-- Exercise requirements --
A: For each statement about the ovarian cancer trial description below, answer yes or no and quote the exact words that decide it. (i) Patients are assigned to groups at random. (ii) In Step 2, ipilimumab is given once, 2-6 weeks before tumor resection. (iii) The study is open label.
B: Continue the ovarian cancer trial description below, starting after its final line.

-- Source text --

[Start of Attachment]

6. Conditions and Keywords

Primary Disease or Condition Being Studied in the Trial, or the Focus of the Study
Metastatic Ovarian Cancer, Metastatic Fallopian Tube Cancer, Peritoneal Cancer
Keywords
Adoptive Cell Therapy, Immune Therapy, Tumor Infiltrating Lymphocytes

7. Study Design

Primary Purpose
Treatment
Study Phase
Phase 1, Phase 2
Interventional Study Model
Sequential Assignment
Model Description
18 patients are included in 3 steps, containing 6 patients each. Step 1: 6 patients will be included. Ipilimumab wil not be administered pre-tumor harvest. If feasible and tolerable, as defined by no additional SAE/SAR compared to the previously completed pilot studies at CCIT-DK, the trial will move to Step 2 Step 2: 6 patients will be included. Ipilimumab will be administered once 2-6 weeks before tumor resection. Step 3: If no additional SAE/SAR, compared to the previous completed study at CCIT-DK, is observed additional 6 patients can be included at Step Two. If on the other hand Step 2 is not found safe, additional 6 patients can be included at Step 1
Masking
None (Open Label)
Allocation
Non-Randomized
Enrollment
18 (Anticipated)

[End of Attachment]

-- Exercise data --

[Start of Attachment]

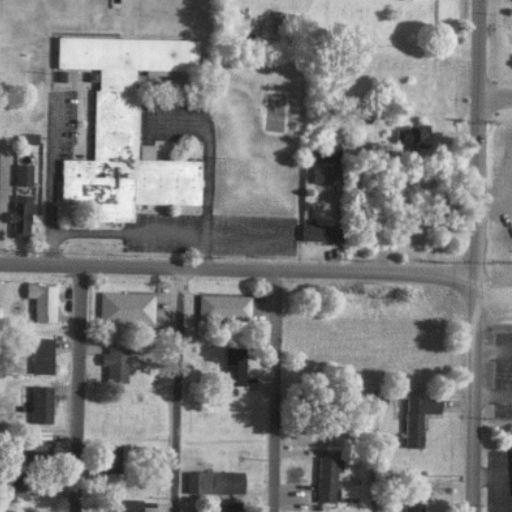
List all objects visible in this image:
road: (495, 100)
building: (124, 127)
building: (411, 136)
road: (478, 137)
building: (323, 151)
building: (22, 173)
building: (321, 173)
building: (20, 215)
building: (317, 231)
road: (236, 269)
road: (492, 294)
building: (42, 300)
building: (223, 306)
building: (125, 307)
building: (41, 355)
road: (505, 358)
building: (115, 361)
building: (233, 365)
road: (77, 389)
road: (177, 390)
road: (276, 391)
road: (472, 393)
building: (40, 404)
building: (416, 418)
building: (40, 447)
building: (326, 477)
building: (214, 481)
building: (18, 489)
building: (347, 489)
building: (120, 505)
building: (225, 506)
building: (413, 507)
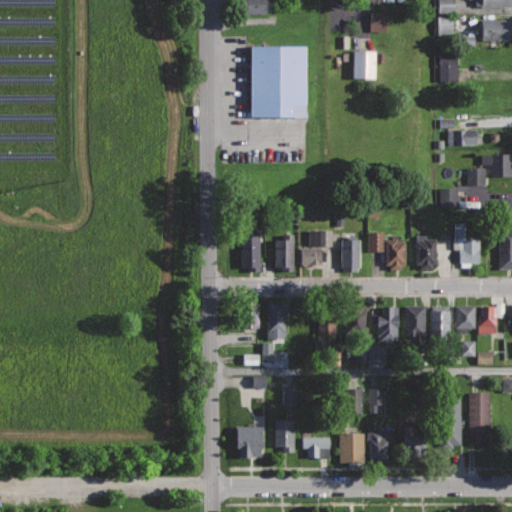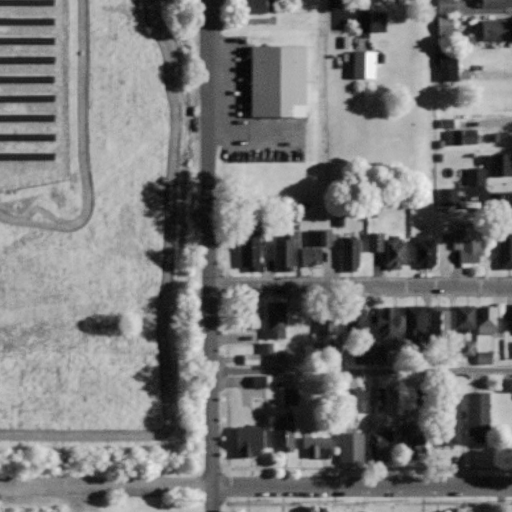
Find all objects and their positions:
building: (493, 2)
building: (492, 3)
building: (444, 5)
building: (253, 6)
building: (254, 6)
building: (376, 21)
building: (443, 25)
building: (496, 28)
building: (495, 29)
building: (362, 65)
building: (447, 65)
building: (446, 66)
building: (277, 80)
building: (275, 82)
solar farm: (32, 92)
building: (464, 135)
building: (459, 137)
building: (498, 163)
building: (496, 164)
building: (472, 176)
building: (446, 197)
building: (318, 238)
building: (373, 242)
building: (315, 244)
building: (465, 245)
building: (387, 246)
building: (463, 247)
building: (504, 248)
building: (249, 249)
building: (503, 249)
building: (248, 250)
building: (425, 250)
building: (284, 251)
building: (391, 252)
building: (423, 252)
building: (282, 253)
building: (349, 253)
building: (347, 255)
road: (209, 256)
building: (308, 257)
road: (367, 276)
road: (361, 287)
road: (367, 294)
building: (250, 311)
building: (252, 315)
building: (488, 316)
building: (463, 317)
building: (464, 317)
building: (275, 318)
building: (327, 318)
building: (354, 319)
building: (485, 319)
building: (437, 320)
building: (438, 320)
building: (273, 321)
building: (355, 321)
building: (412, 321)
building: (413, 321)
building: (511, 321)
building: (387, 322)
building: (385, 323)
building: (466, 348)
building: (265, 350)
building: (368, 355)
building: (482, 358)
building: (248, 359)
road: (361, 371)
building: (256, 381)
building: (505, 385)
building: (287, 396)
building: (373, 399)
building: (351, 400)
building: (478, 412)
building: (477, 416)
building: (450, 418)
building: (448, 421)
building: (283, 433)
building: (281, 434)
building: (246, 440)
building: (249, 440)
building: (411, 440)
building: (410, 441)
building: (376, 443)
building: (378, 443)
building: (315, 444)
building: (314, 445)
building: (348, 446)
building: (350, 446)
road: (370, 467)
road: (256, 486)
road: (369, 502)
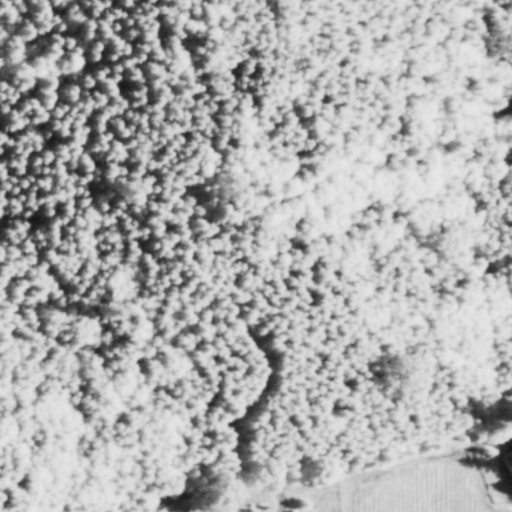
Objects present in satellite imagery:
road: (324, 481)
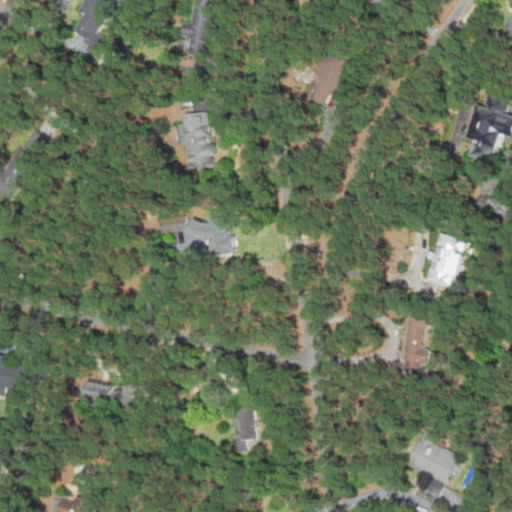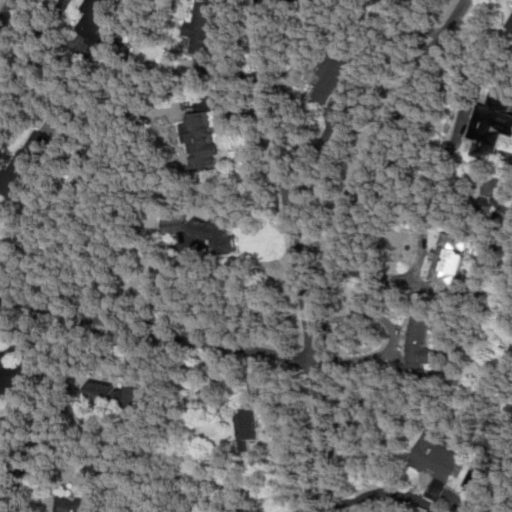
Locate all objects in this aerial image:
road: (4, 8)
building: (96, 23)
building: (511, 25)
building: (335, 76)
building: (492, 125)
building: (202, 139)
road: (361, 171)
building: (12, 177)
road: (285, 182)
building: (176, 222)
building: (219, 231)
building: (450, 258)
road: (156, 331)
building: (419, 343)
building: (8, 371)
building: (118, 392)
building: (249, 425)
road: (321, 438)
building: (439, 466)
building: (82, 506)
building: (283, 510)
building: (155, 511)
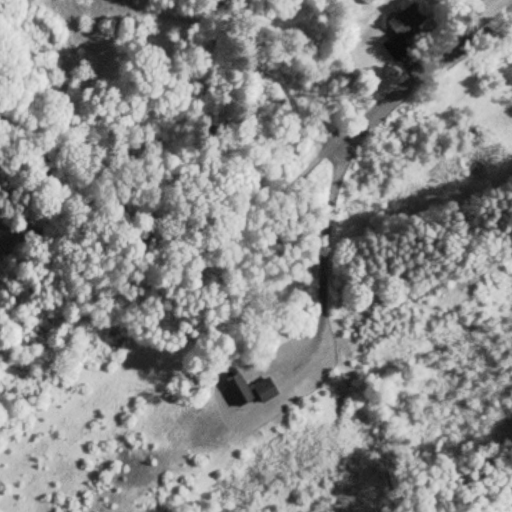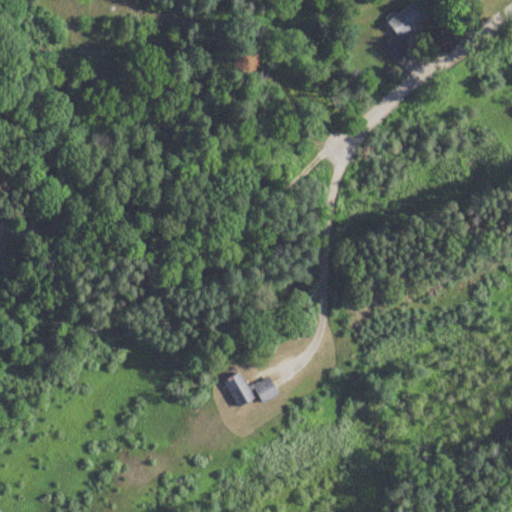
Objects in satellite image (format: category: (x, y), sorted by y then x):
building: (405, 23)
road: (412, 75)
road: (171, 232)
road: (325, 264)
building: (262, 391)
building: (232, 394)
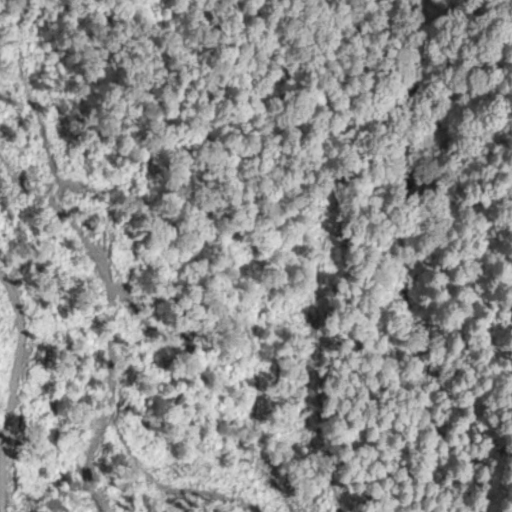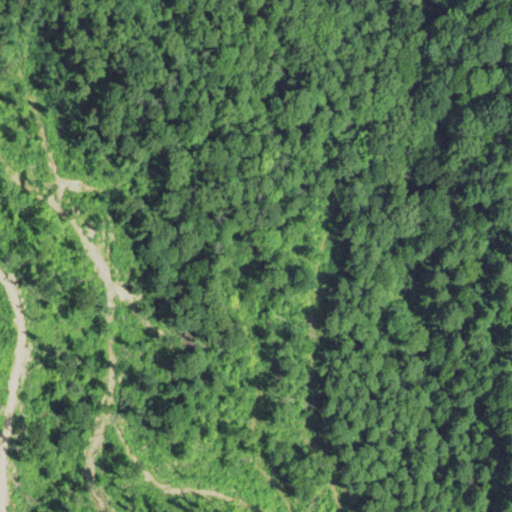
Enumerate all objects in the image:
road: (405, 254)
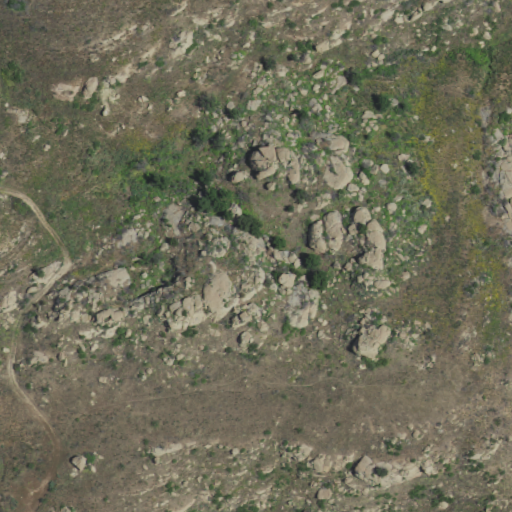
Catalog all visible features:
building: (266, 160)
building: (289, 170)
building: (367, 244)
building: (76, 461)
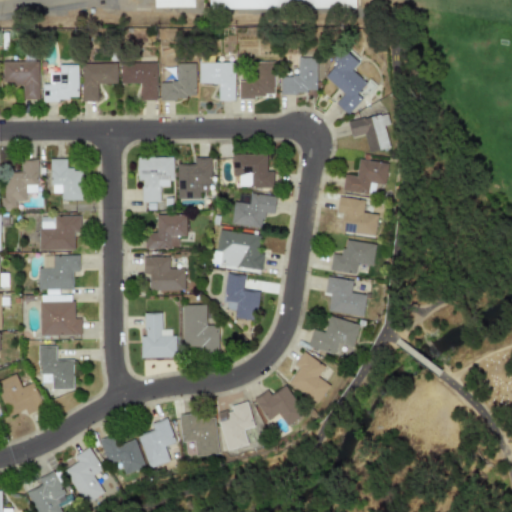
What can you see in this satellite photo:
road: (4, 1)
building: (167, 1)
building: (289, 2)
building: (172, 3)
building: (278, 4)
road: (183, 19)
building: (21, 76)
building: (21, 77)
building: (139, 77)
building: (217, 77)
building: (300, 77)
building: (94, 78)
building: (139, 78)
building: (218, 78)
building: (300, 78)
building: (95, 79)
building: (344, 80)
building: (257, 81)
building: (344, 81)
building: (258, 82)
building: (178, 83)
building: (60, 84)
building: (61, 84)
building: (179, 84)
building: (370, 130)
building: (370, 131)
building: (152, 176)
building: (153, 176)
building: (363, 176)
building: (364, 176)
building: (192, 178)
building: (192, 178)
building: (65, 180)
building: (65, 181)
building: (18, 183)
building: (18, 184)
building: (251, 210)
building: (252, 210)
building: (354, 216)
building: (354, 217)
building: (56, 231)
building: (57, 232)
building: (165, 232)
building: (165, 232)
road: (300, 240)
building: (236, 249)
building: (236, 250)
building: (351, 256)
building: (351, 257)
road: (112, 265)
building: (57, 272)
building: (58, 273)
building: (161, 274)
building: (162, 274)
building: (239, 297)
building: (239, 297)
building: (342, 297)
building: (343, 297)
road: (451, 301)
building: (56, 315)
building: (57, 316)
road: (387, 318)
building: (197, 329)
building: (198, 330)
building: (332, 335)
building: (333, 336)
road: (393, 336)
building: (154, 338)
building: (155, 339)
road: (421, 356)
road: (477, 357)
building: (54, 368)
building: (54, 368)
building: (307, 377)
building: (307, 378)
building: (18, 396)
building: (18, 396)
building: (277, 405)
building: (278, 405)
road: (483, 411)
building: (233, 425)
building: (234, 425)
building: (197, 433)
building: (198, 434)
building: (155, 443)
building: (155, 443)
building: (120, 454)
building: (121, 454)
building: (83, 475)
building: (84, 476)
building: (4, 510)
building: (4, 510)
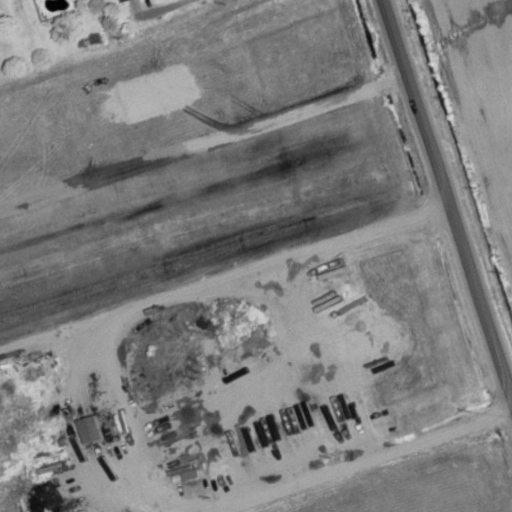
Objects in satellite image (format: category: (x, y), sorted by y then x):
building: (134, 5)
road: (162, 10)
road: (445, 200)
road: (224, 284)
building: (91, 429)
road: (326, 473)
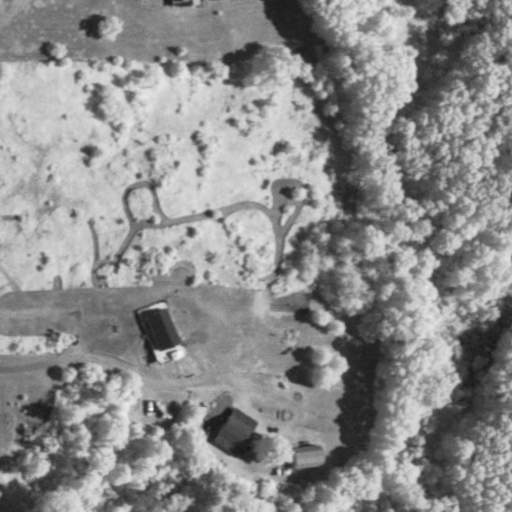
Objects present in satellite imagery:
building: (186, 2)
building: (156, 328)
building: (231, 430)
building: (300, 456)
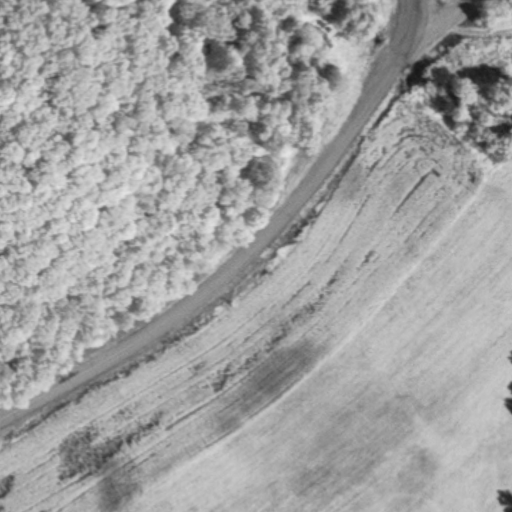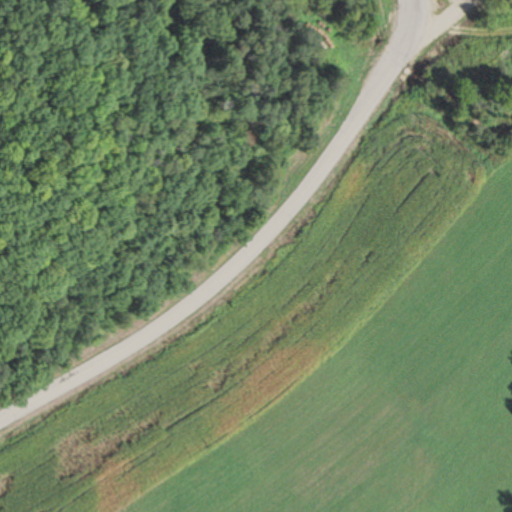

[End of Attachment]

-- Answers provided --
A:
(i) No: "Non-Randomized"
(ii) Yes: "Ipilimumab will be administered once 2-6 weeks before tumor resection."
(iii) Yes: "None (Open Label)"

B:
8. Arms, Groups, and Interventions

Arm Title
Without Ipilimumab
Arm Type
Other
Arm Description
At Step 1, 6 patients will be treated without Ipilimumab pre tumor harvest. If feasible and tolerable, as defined by no additional SAE/SAR compared to the previously completed pilot studies at CCIT-DK, the trial will move to Step 2. Depending on the safety and feasibility on step 2, 6 more patients can be included at step 1.
Arm Title
With Ipilimumab
Arm Type
Other
Arm Description
At Step 2, 6 patients will be included. Ipilimumab 3 mg/kg will be administered 2-6 weeks pre tumor harvest. If no additional SAE/SAR compared to the previous completed pilot study at CCIT-DK is observed additional 6 patients can be included at Step 2. If on the other hand Step 2is not found safe additional 6 patients can be included at Step 1
Intervention Type
Drug
Intervention Name(s)
Ipilimumab
Intervention Description
Ipilimumab 3 mg/kg is administered 2-6 weeks before surgical removement of the tumor. The medicine is administered i.v. over 30 minutes.
Intervention Type
Drug
Intervention Name(s)
Cyclophosphamid
Other Intervention Name(s)
Cyclophosphamide
Intervention Description
Cyclophosphamide 60 mg/kg is administered i.v. on day -7 and day -6.
Intervention Type
Drug
Intervention Name(s)
Fludarabine Phosphate
Intervention Description
Fludarabine 25 mg/m2 is administered on day -5 to day -1.
Intervention Type
Biological
Intervention Name(s)
Tumor Infiltrating Lymphocytes infusion
Other Intervention Name(s)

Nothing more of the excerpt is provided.